Oleksandr Yakovych Konysky (Олександр Якович Кониський; 18 August 1836 – 12 December 1900) was a Ukrainian interpreter, writer, lexicographer, pedagogue, poet, and civil activist of liberal direction. He had around 150 pen names, including О. Return-freedom (Верниволя), F. Gorovenko, V. Burkun, Perebendia, and О. Khutorianyn.

By profession, he was a lawyer and is known as the author of the text of the Ukrainian spiritual anthem "Prayer for Ukraine".

==Early life ==
Konysky was born in the village of Perekhodivka, today in the district of Nizhyn, in the Chernihiv Oblast. He stemmed from an old family of the medieval Principality of Chernigov (see George Konissky). The future writer grew up in the city of Nizhyn, about which he wrote: "Nizhyn is a small city.
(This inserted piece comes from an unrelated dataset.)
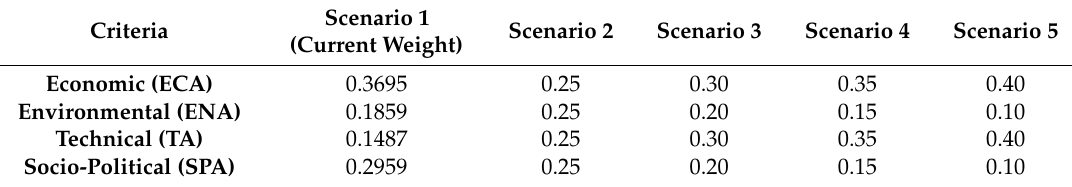
Table 10. Criteria weights employed for sensitivity analysis.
At the same time, it was the center of enlightenment of the Chernihiv lands and the north of the Poltava lands. Here was located the Bezborodko Lyceum. Nizhyn has also had a glorious historic past, especially in trade, so among its people many have been distinguished".

==Career==
Konysky’s first publication was in the Chernigovsky Listok in 1858. In Poltava and Kyiv he formed Sunday schools and wrote textbooks for them. Konysky was also the author of several church articles in local newspapers and was an active member of the Kyivan Hromada. As a member of the Kyiv City Council, he worked to introduce the Ukrainian language into the city's schools. Among his books and textbooks were Ukrainian writing (Українські прописи 1862), Arithmetic, or Reckoning (1863), and Grammar or first reading for early students (Граматка або перша читанка задля початку вченья 1882).
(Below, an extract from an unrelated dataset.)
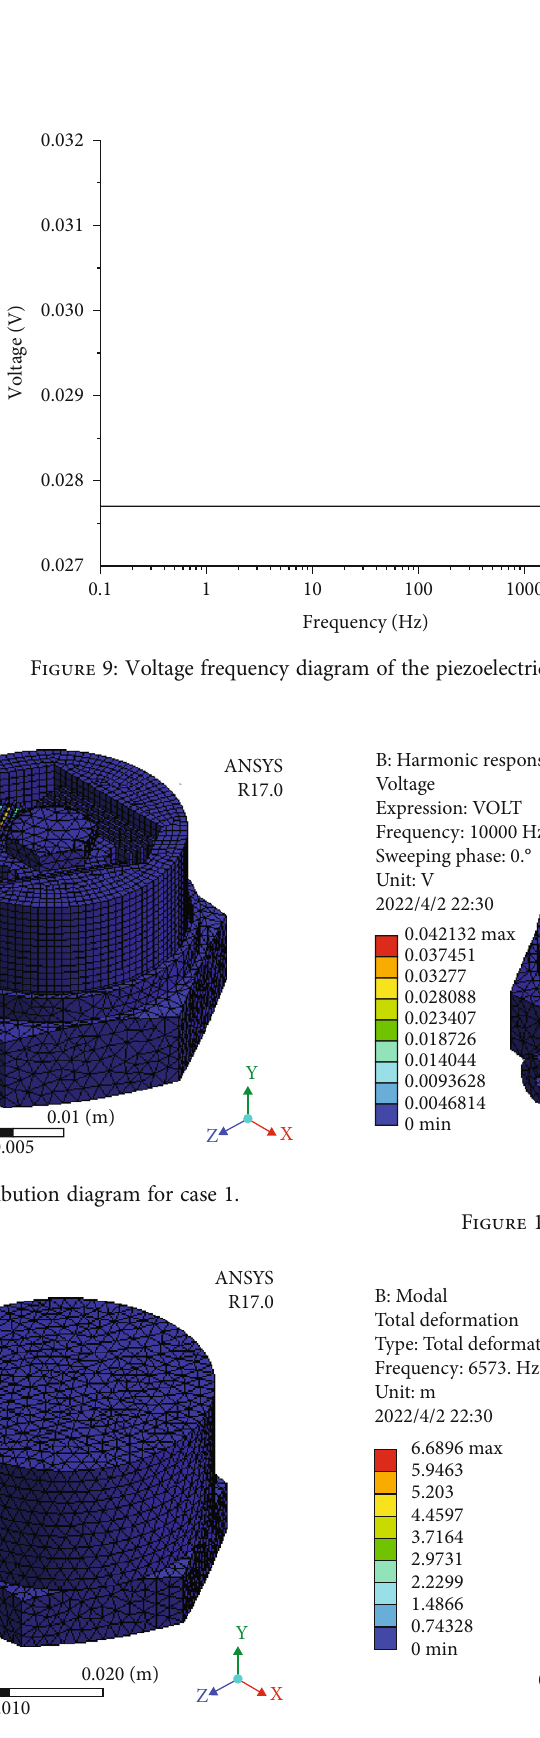
Figure 11: Modal analysis result for case 2.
Konysky also had links with the Ukrainian activists of Halychyna, which led to his being accused of being a Little-Russian propaganda activist. In 1863, he was sent to Vologda, without receiving a trial. In 1871, his novel Don't give gold, don't beat with a hammer (Не даруй золотом і не бий молотом) was confiscated and destroyed by the local police. From 1865 Konysky lived beyond the borders of the Russian Empire and came into closer contact with the Ukrainian activists of Halychyna. In 1872, after being released from police supervision, he returned to Kyiv, where he worked for the Kievskiy Telegraf. Konysky was one of the founders of the Shevchenko Scientific Society in Lviv in 1873 and later initiated its transformation into a society without commercial activity.

In 1887, together with Volodymyr Antonovych, and influenced by the Brotherhood of Tarasovs as a member of the Stara Hromada, Konysky led the creation of the All-Ukrainian Public Organization, a civil-political fellowship with the aim of uniting all circles of nationally conscious Ukrainians. As the organization's publication source, he founded the publishing firm Vik, which existed for fifteen years and released over 100 books in Ukrainian.

Konysky died in Kyiv in December 1900.